#### Input material ####
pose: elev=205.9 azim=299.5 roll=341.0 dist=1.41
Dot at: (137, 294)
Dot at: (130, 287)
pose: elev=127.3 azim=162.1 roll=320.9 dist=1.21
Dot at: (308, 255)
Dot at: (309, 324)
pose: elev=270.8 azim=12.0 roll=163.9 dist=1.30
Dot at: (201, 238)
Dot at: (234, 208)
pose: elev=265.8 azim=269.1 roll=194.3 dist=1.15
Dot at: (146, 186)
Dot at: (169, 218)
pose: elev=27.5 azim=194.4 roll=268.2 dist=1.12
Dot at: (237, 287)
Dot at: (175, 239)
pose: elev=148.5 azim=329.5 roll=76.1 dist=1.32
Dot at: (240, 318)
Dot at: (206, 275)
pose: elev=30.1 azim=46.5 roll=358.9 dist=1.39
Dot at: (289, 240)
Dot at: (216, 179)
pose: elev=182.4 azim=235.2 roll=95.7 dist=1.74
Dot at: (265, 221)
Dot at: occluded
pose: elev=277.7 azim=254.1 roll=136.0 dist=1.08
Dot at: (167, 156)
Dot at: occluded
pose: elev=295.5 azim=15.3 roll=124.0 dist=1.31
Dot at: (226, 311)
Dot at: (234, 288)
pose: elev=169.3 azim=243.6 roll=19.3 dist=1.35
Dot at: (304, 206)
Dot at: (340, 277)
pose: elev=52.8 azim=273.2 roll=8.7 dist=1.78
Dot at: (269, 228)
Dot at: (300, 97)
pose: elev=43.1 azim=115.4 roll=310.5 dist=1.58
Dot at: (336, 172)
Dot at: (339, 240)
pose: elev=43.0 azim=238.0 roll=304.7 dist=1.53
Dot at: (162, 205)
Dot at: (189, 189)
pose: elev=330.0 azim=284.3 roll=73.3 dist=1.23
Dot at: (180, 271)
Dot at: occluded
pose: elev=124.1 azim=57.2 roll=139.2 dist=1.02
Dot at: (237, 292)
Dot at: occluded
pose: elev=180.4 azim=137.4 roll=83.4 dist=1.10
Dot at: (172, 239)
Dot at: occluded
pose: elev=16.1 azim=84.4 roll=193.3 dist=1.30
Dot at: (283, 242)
####
Return every line of the data above, unchanged and in its original order.

pose: elev=205.9 azim=299.5 roll=341.0 dist=1.41
Dot at: (137, 294)
Dot at: (130, 287)
pose: elev=127.3 azim=162.1 roll=320.9 dist=1.21
Dot at: (308, 255)
Dot at: (309, 324)
pose: elev=270.8 azim=12.0 roll=163.9 dist=1.30
Dot at: (201, 238)
Dot at: (234, 208)
pose: elev=265.8 azim=269.1 roll=194.3 dist=1.15
Dot at: (146, 186)
Dot at: (169, 218)
pose: elev=27.5 azim=194.4 roll=268.2 dist=1.12
Dot at: (237, 287)
Dot at: (175, 239)
pose: elev=148.5 azim=329.5 roll=76.1 dist=1.32
Dot at: (240, 318)
Dot at: (206, 275)
pose: elev=30.1 azim=46.5 roll=358.9 dist=1.39
Dot at: (289, 240)
Dot at: (216, 179)
pose: elev=182.4 azim=235.2 roll=95.7 dist=1.74
Dot at: (265, 221)
Dot at: occluded
pose: elev=277.7 azim=254.1 roll=136.0 dist=1.08
Dot at: (167, 156)
Dot at: occluded
pose: elev=295.5 azim=15.3 roll=124.0 dist=1.31
Dot at: (226, 311)
Dot at: (234, 288)
pose: elev=169.3 azim=243.6 roll=19.3 dist=1.35
Dot at: (304, 206)
Dot at: (340, 277)
pose: elev=52.8 azim=273.2 roll=8.7 dist=1.78
Dot at: (269, 228)
Dot at: (300, 97)
pose: elev=43.1 azim=115.4 roll=310.5 dist=1.58
Dot at: (336, 172)
Dot at: (339, 240)
pose: elev=43.0 azim=238.0 roll=304.7 dist=1.53
Dot at: (162, 205)
Dot at: (189, 189)
pose: elev=330.0 azim=284.3 roll=73.3 dist=1.23
Dot at: (180, 271)
Dot at: occluded
pose: elev=124.1 azim=57.2 roll=139.2 dist=1.02
Dot at: (237, 292)
Dot at: occluded
pose: elev=180.4 azim=137.4 roll=83.4 dist=1.10
Dot at: (172, 239)
Dot at: occluded
pose: elev=16.1 azim=84.4 roll=193.3 dist=1.30
Dot at: (283, 242)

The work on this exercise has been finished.